Going Beyond Deterrence: A Middle-Range Theory of Motives and Controls for Insider Computer Abuse
提出内部人员计算机滥用的动机-控制理论,区分工具性和表达性动机及内外控制,发现威慑不创造动机但削弱现有动机,而财务收益和心理契约违背创造动机,自我控制可减弱其影响。
Reports indicate that employees are willing to share sensitive information under certain circumstances, and one-third to half of security breaches are tied to insiders. These statistics reveal that organizational security efforts, which most often rely on deterrence-based sanctions to address the insider threats to information security, are insufficient.
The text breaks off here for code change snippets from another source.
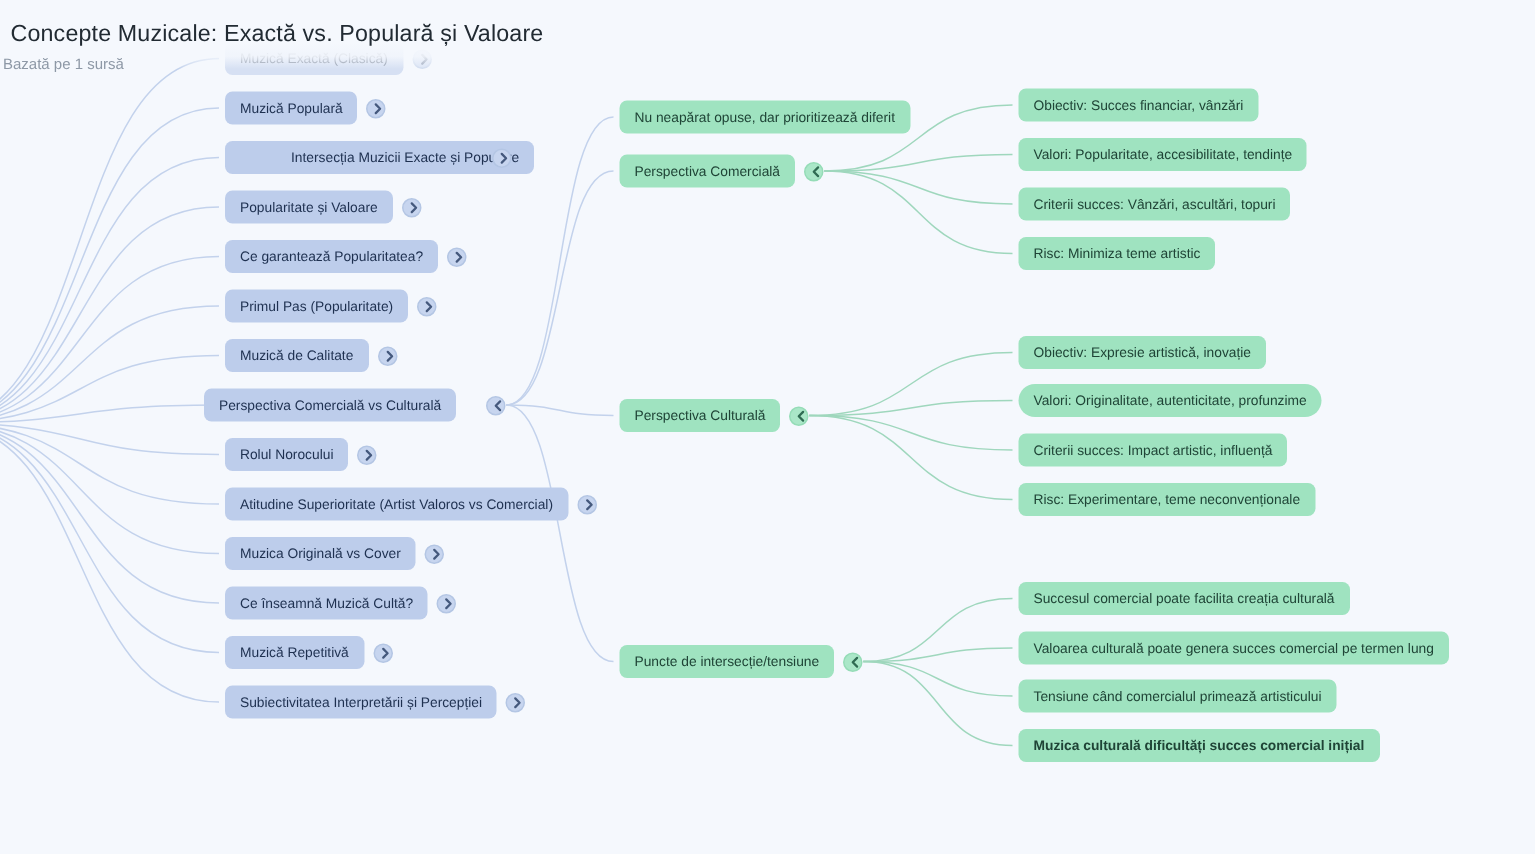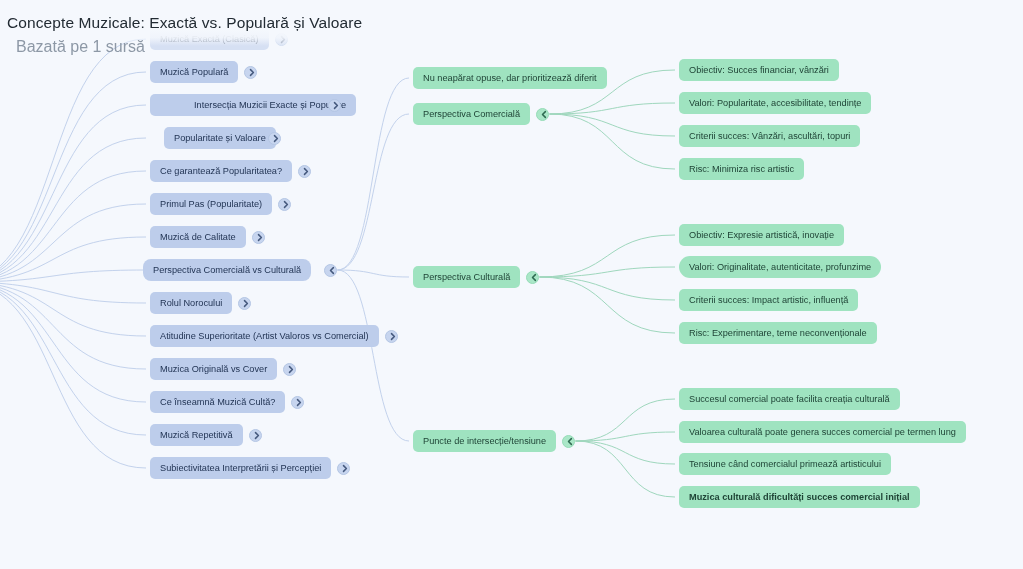--- a/index.html
+++ b/index.html
@@ -40,22 +40,22 @@
   #page-title {
     position: absolute;
     left: 7px; top: 14px;
     font-size: 15.5px;
     color: #222b33;
     letter-spacing: 0.1px;
     white-space: nowrap;
   }
   #page-subtitle {
     position: absolute;
-    left: 16px; top: 38px;
-    font-size: 16px;
+    left: 2px; top: 38px;
+    font-size: 10px;
     color: #8d98a6;
     white-space: nowrap;
   }
 
   
   .node {
     position: absolute;
     display: flex;
     align-items: center;
     height: 22px;
@@ -186,21 +186,21 @@
         </svg>
       </div>
       <div class="node blue" style="left: 150px; top: 94px; padding-left: 44px;">
         <span>Intersecția Muzicii Exacte și Populare</span>
       </div>
       <div class="toggle blue" style="left: 328px; top: 98.5px;">
         <svg width="13" height="13" viewBox="0 0 19 19" fill="none" stroke="#45597d" stroke-width="2.6" stroke-linecap="round" stroke-linejoin="round">
           <path d="M 9.5 4.5 L 14.5 9.5 L 9.5 14.5"></path>
         </svg>
       </div>
-      <div class="node blue" style="left: 164px; top: 127px;">
+      <div class="node blue" style="left: 150px; top: 127px;">
         <span>Popularitate și Valoare</span>
       </div>
       <div class="toggle blue" style="left: 268px; top: 131.5px;">
         <svg width="13" height="13" viewBox="0 0 19 19" fill="none" stroke="#45597d" stroke-width="2.6" stroke-linecap="round" stroke-linejoin="round">
           <path d="M 9.5 4.5 L 14.5 9.5 L 9.5 14.5"></path>
         </svg>
       </div>
       <div class="node blue" style="left: 150px; top: 160px;">
         <span>Ce garantează Popularitatea?</span>
       </div>
@@ -218,21 +218,21 @@
         </svg>
       </div>
       <div class="node blue" style="left: 150px; top: 226px;">
         <span>Muzică de Calitate</span>
       </div>
       <div class="toggle blue" style="left: 252px; top: 230.5px;">
         <svg width="13" height="13" viewBox="0 0 19 19" fill="none" stroke="#45597d" stroke-width="2.6" stroke-linecap="round" stroke-linejoin="round">
           <path d="M 9.5 4.5 L 14.5 9.5 L 9.5 14.5"></path>
         </svg>
       </div>
-      <div class="node blue" style="left: 143px; top: 259px; border-radius: 8px;">
+      <div class="node blue" style="left: 136px; top: 259px;">
         <span>Perspectiva Comercială vs Culturală</span>
       </div>
       <div class="toggle blue" style="left: 324px; top: 263.5px;">
         <svg width="13" height="13" viewBox="0 0 19 19" fill="none" stroke="#45597d" stroke-width="2.6" stroke-linecap="round" stroke-linejoin="round">
           <path d="M 14.5 4.5 L 9.5 9.5 L 14.5 14.5"></path>
         </svg>
       </div>
       <div class="node blue" style="left: 150px; top: 292px;">
         <span>Rolul Norocului</span>
       </div>
@@ -311,21 +311,21 @@
       <div class="node green" style="left: 679px; top: 59px;">
         <span>Obiectiv: Succes financiar, vânzări</span>
       </div>
       <div class="node green" style="left: 679px; top: 92px;">
         <span>Valori: Popularitate, accesibilitate, tendințe</span>
       </div>
       <div class="node green" style="left: 679px; top: 125px;">
         <span>Criterii succes: Vânzări, ascultări, topuri</span>
       </div>
       <div class="node green" style="left: 679px; top: 158px;">
-        <span>Risc: Minimiza risc artistic</span>
+        <span>Risc: Minimiza teme artistic</span>
       </div>
       <div class="node green" style="left: 679px; top: 224px;">
         <span>Obiectiv: Expresie artistică, inovație</span>
       </div>
       <div class="node green" style="left: 679px; top: 256px; border-radius: 11px;">
         <span>Valori: Originalitate, autenticitate, profunzime</span>
       </div>
       <div class="node green" style="left: 679px; top: 289px;">
         <span>Criterii succes: Impact artistic, influență</span>
       </div>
Thus, insiders’ computer abuse (ICA)—unauthorized and deliberate misuse of organizational information resources by organizational insiders—remains a significant issue for industry. We present a motive–control theory of ICA that distinguishes among instrumental and expressive motives and internal and external controls. Specifically, we show that organizational deterrents (e.g., sanctions) do not create motives for ICA, but weaken existing motives (e.g., financial benefits). Conversely, financial benefits and psychological contract violations create motives to perform ICA, and insiders’ self-control diminishes the influence of these motives. The implications for practice are threefold: (1) organizations should make efforts to reduce psychological contract breach for employees by increasing the congruence between expectations and reality to reduce expressive motives for ICA; (2) organizations should seek maintain personnel with adequate self-control to diminish the impact of harmful ICA motives should they arise; and (3) organizations should develop targeted sanctions for committing ICA to control the harmful influence of financial motives.